Exercises to complete ::
A – Answer these questions using the book review.
(i) Besides Dunbabin, which two authors wrote chapters of the book?
(ii) What was the reviewer preparing for when picking up the book recently?
(iii) What does Horn's article include that shows the scale of the movement?
B – Set down word for word everything in the book review from "J.P.D. Dunbabin - Rural" down to "associated with that.".

Given text ::
################

Tuesday, October 17, 2023

J.P.D. Dunbabin - Rural Discontent in Nineteenth Century Britain

The nineteenth century was a time of great turmoil for rural communities in the British Isles. In Scotland the post enclosure era was being shaped by vicious struggles over land and Crofters' rights, in Wales battles of tithes and semi-rural protests such as the Rebecca Riots were causing a crisis for the rural authorities and in England the agricultural working class was making itself known - firstly in the wave of struggles around Captain Swing and then with the explosion of trade unionism in the 1870s and the strikes associated with that.

J.P.D. Dunbabin's Rural Discontent in Nineteenth Century Britain has long been a standard text for those trying to get their heads around the period and understand the dynamics of the struggles and their links to economic policies. I picked it up recently to read in preparation for a talk about Joseph Arch and I was impressed by several of the essays. The book is at its best in covering the struggles around trade unionism. While the book is authored by Dunbabin, two of the chapters are written by other authors, both giants in the field of rural history - Pamela Horn and A.J.Peacock. Peacock's essay on Vilage Radicalism in East Anglia is obviously focused, but there is a wealth of analysis of the Swing and other incenidary attacks localy. Pamela Horn's article on Oxfordshire and the agricultural trade union movement is superb. Her use of minute books from union branches and the details of the often angry fights between unions themselves, do not obscure a brilliant tale of deep rooted and brave trade union activism. She convincingly argues that the "Oxfordshire farm worker... was better off financially than he had been in the 1860s" as a result of trade unionism. It's an important, if contested argument, so Horn's conclusion:
it may be argued that the rise in wages which occurred in the 1870s would have come anyway as agriculture was prosperous and the demand for labour buoyant at a time when employment in urban industry was at a high level. But it must be remembered that such prosperity had existed before without the labourers deriving any great benefit from it. Union agitation pinpointed the need for some redistribution of agricultural income in favour of the farm worker.
It should also be noted that Horn's article includes a map of trade union branches in Oxfordshire which is remarkable in showing the scale of the movement.

The rest of the book belongs to Dunbabin and there is a real breadth here. Some of these are wider in their coverage, a general introduction to the nineteenth century and a chapter on tenant rights in general. Some of the other chapters are more niche - those on the tithe wars in Wales and the Crofters War in Scotland may appeal more to students of the topics rather than the general reader, though Dunbabin has a nack for putting interesting and illuminating anecdotes within the general analysis.

################

Data listing ::
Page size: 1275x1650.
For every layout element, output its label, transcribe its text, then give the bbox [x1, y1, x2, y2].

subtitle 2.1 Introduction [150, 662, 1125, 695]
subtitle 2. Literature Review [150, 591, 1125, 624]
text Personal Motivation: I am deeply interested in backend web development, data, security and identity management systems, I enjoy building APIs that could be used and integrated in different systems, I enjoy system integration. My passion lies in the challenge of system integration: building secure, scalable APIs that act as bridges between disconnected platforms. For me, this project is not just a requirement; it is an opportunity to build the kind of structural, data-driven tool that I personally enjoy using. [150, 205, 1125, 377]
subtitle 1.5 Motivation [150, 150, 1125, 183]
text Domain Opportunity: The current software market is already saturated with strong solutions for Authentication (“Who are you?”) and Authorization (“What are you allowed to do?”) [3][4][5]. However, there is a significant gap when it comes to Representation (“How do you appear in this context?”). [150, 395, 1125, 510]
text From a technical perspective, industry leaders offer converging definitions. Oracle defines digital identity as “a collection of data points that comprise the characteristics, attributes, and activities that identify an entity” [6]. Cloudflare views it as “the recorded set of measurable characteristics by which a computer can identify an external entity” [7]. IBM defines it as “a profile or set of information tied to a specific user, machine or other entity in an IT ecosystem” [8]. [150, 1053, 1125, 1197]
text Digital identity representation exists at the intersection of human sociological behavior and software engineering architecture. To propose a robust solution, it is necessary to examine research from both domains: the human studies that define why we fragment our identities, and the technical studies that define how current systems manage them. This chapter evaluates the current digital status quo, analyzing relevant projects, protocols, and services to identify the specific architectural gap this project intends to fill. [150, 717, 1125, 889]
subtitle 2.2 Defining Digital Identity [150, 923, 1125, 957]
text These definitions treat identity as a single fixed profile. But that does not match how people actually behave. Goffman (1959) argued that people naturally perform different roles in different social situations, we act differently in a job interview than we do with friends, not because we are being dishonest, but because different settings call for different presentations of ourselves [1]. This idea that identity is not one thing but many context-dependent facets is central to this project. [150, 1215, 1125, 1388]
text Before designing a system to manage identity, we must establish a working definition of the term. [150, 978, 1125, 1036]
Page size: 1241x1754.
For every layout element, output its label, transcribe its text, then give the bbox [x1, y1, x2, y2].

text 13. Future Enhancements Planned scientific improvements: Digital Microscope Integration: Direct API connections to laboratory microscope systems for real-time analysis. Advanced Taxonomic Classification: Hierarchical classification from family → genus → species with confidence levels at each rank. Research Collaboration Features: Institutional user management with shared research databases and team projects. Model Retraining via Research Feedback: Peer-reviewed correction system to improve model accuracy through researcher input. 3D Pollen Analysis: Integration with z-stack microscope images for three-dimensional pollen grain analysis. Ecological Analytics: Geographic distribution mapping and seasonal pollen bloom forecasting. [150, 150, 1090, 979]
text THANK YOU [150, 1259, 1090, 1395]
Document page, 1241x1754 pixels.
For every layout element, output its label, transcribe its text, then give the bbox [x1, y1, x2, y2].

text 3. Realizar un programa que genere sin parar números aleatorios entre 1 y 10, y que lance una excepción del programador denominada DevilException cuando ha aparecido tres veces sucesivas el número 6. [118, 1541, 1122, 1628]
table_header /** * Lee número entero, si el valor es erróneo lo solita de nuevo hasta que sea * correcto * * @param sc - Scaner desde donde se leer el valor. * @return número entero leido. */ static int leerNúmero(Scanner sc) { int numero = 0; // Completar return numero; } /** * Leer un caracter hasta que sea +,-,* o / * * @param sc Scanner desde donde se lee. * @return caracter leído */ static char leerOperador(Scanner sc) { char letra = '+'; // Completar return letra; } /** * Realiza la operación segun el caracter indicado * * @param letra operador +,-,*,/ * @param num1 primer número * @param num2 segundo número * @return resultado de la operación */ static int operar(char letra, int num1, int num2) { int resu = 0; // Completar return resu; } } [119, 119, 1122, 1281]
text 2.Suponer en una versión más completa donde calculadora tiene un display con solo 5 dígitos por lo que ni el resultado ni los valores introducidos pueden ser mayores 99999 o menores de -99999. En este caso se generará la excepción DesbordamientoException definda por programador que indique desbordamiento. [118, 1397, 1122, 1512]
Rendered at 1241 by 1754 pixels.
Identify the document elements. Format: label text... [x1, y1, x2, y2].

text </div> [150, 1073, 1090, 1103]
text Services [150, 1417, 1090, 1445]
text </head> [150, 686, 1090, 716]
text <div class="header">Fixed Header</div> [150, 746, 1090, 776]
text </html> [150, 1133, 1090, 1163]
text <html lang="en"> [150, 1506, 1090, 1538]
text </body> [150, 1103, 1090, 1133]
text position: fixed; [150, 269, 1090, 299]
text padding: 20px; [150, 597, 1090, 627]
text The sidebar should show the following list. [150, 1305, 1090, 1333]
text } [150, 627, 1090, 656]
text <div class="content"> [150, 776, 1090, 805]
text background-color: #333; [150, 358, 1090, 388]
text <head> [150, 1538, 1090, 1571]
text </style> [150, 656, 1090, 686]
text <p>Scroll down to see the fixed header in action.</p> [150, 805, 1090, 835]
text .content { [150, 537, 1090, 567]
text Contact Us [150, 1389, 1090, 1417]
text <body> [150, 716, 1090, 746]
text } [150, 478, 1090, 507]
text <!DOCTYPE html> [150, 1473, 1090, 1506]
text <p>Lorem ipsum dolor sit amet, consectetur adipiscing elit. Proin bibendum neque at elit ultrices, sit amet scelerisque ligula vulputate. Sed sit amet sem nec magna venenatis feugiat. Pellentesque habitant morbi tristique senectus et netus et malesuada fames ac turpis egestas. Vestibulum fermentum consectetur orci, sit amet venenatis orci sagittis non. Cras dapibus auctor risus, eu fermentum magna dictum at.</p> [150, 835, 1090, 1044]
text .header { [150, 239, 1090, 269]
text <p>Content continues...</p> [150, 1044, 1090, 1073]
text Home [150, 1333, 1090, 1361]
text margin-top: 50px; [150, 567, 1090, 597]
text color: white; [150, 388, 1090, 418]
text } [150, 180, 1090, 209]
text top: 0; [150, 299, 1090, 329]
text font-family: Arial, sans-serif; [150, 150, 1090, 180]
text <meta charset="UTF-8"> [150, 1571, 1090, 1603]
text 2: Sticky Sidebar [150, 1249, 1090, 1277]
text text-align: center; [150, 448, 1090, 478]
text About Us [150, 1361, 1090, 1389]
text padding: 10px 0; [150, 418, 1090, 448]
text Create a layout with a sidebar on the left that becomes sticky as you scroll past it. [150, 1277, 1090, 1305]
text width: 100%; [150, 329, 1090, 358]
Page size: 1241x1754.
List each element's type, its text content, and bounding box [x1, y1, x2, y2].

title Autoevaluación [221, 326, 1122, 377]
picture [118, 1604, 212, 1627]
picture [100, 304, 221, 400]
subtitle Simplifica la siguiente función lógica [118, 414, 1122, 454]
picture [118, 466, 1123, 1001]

################

Answers given ::
A –
(i) Pamela Horn and A.J. Peacock
(ii) A talk about Joseph Arch
(iii) A map of trade union branches in Oxfordshire

B –
J.P.D. Dunbabin - Rural Discontent in Nineteenth Century Britain

The nineteenth century was a time of great turmoil for rural communities in the British Isles. In Scotland the post enclosure era was being shaped by vicious struggles over land and Crofters' rights, in Wales battles of tithes and semi-rural protests such as the Rebecca Riots were causing a crisis for the rural authorities and in England the agricultural working class was making itself known - firstly in the wave of struggles around Captain Swing and then with the explosion of trade unionism in the 1870s and the strikes associated with that.